Histoire et origine
Pommes de terre fondantes, sauce fluide et piquant réglé à la commande
Les patatas bravas appartiennent à toute l'Espagne, mais Almería conserve une manière de les raconter et de les servir. La version historique associée au Bonillo part de grosses pommes de terre découpées en morceaux épais : elles cuisent doucement jusqu'à devenir fondantes, puis prennent une légère couleur en surface. Elles ne cherchent ni la petite frite cubique ni une croûte agressive.

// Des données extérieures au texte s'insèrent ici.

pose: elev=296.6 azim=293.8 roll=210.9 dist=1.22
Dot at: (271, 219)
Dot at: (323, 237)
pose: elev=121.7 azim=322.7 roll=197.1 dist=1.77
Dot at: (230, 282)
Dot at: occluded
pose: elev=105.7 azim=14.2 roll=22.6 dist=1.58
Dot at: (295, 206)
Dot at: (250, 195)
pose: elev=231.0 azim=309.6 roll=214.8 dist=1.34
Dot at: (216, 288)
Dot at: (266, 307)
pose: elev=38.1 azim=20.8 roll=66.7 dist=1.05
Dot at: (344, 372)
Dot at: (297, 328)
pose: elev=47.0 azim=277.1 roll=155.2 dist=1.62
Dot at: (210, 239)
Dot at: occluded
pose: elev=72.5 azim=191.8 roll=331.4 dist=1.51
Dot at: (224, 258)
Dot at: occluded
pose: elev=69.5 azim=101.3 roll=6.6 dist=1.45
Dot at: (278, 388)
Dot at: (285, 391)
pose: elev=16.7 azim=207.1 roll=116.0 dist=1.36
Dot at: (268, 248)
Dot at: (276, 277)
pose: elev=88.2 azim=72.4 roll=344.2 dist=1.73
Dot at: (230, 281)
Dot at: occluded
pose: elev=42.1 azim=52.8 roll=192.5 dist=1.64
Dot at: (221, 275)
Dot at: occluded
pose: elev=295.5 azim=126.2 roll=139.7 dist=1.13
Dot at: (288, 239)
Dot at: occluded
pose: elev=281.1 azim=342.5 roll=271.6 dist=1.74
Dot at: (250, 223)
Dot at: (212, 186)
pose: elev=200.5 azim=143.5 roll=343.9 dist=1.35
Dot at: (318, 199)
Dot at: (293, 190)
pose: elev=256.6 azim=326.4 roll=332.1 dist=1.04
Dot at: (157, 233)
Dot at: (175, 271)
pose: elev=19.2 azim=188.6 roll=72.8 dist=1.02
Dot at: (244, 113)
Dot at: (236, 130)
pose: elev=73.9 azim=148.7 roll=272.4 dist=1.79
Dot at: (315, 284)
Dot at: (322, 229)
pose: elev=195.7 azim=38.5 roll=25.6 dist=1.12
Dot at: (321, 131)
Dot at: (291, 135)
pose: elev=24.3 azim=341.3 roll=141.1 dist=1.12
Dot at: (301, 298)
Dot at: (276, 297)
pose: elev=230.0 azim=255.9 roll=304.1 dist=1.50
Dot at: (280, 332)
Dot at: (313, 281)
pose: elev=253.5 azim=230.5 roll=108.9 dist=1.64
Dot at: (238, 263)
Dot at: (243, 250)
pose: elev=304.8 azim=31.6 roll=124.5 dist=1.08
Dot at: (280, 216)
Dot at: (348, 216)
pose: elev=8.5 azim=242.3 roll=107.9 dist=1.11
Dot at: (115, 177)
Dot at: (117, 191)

La sauce constitue l'autre signature. Antonio Zapata la décrit plutôt fluide, versée sur des tranches ou demi-lunes, avec un piquant commandé par degrés : moderada, picante, cargada, voire turbo. Une sauce blanche à l'alioli peut exister dans les bars actuels, mais elle ne doit pas être mêlée automatiquement à ce portrait historique.
Selon l'ouvrage de l'IEA, Gregorio Bonillo introduisit ce style dans son établissement de la calle Granada, ouvert en 1968. La date et le nom racontent la popularisation locale, non la naissance des bravas espagnoles. La municipalité continue d'ailleurs de citer les patatas a la brava parmi les tapas traditionnelles de la ville — signe d'une mémoire de comptoir bien installée, qui mérite d'être racontée avec son vocabulaire propre.